◆ **What is expected**: Decide whether each statement below agrees with the email about the SSL setup, answering yes or no and quoting the words from the email that settle it. 1. Sean plans to have a server app handle communication with the database. 2. Mark finds that the earlier thread was mainly about SSL. 3. Matthias is sure the earlier discussion will solve Sean's problem.

◆ **Source**:
----------
SSL cPanel mySql setup

Pi Digital sean at
Fri Oct 16 06:44:36 EDT 2020

Thanks Mark

As I thought. Might as well have a server app that does the talking to the database. 

Sean Cole
Pi Digital

> On 16 Oct 2020, at 11:33, Mark Waddingham via use-livecode <use-livecode at> wrote:
> On 2020-10-16 10:51, matthias rebbe via use-livecode wrote:
>> Hi Sean,
>> there was a discussion a few weeks ago with the topic "Strange
>> behavior between Mysql, MariaDB and SSL."
>> I am not sure if the information in that discussion will solve your problem.
> I had a quick look through that thread and I don't think that is necessarily relevant here (unless there was a part I missed) - that seemed to be mostly about authentication method rather than SSL specifically - it sounds like in this case a connection is being made it is just that it does not seem to be secured using SSL encryption.
----------
◆ **Listing**:
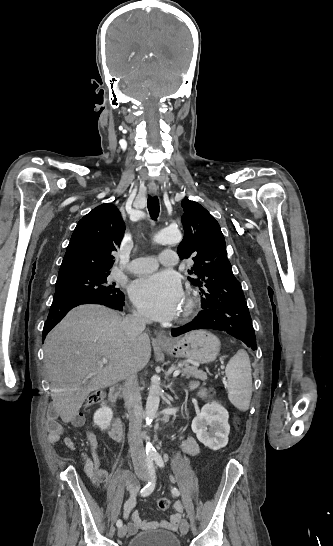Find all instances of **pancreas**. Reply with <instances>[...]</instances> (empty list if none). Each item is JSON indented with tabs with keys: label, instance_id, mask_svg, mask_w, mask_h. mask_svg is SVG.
<instances>
[{
	"label": "pancreas",
	"instance_id": "1",
	"mask_svg": "<svg viewBox=\"0 0 333 546\" xmlns=\"http://www.w3.org/2000/svg\"><path fill=\"white\" fill-rule=\"evenodd\" d=\"M175 369L180 370L181 376L185 378L194 377L200 380H207V374L202 370H199L195 366L189 365L187 362H178L176 365H173Z\"/></svg>",
	"mask_w": 333,
	"mask_h": 546
}]
</instances>
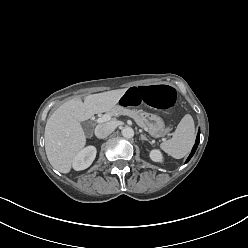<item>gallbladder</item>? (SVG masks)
----------
◆ **Output for this task**:
1. Yes: "Might as well have a server app that does the talking to the database."
2. No: "that seemed to be mostly about authentication method rather than SSL specifically"
3. No: "I am not sure if the information in that discussion will solve your problem."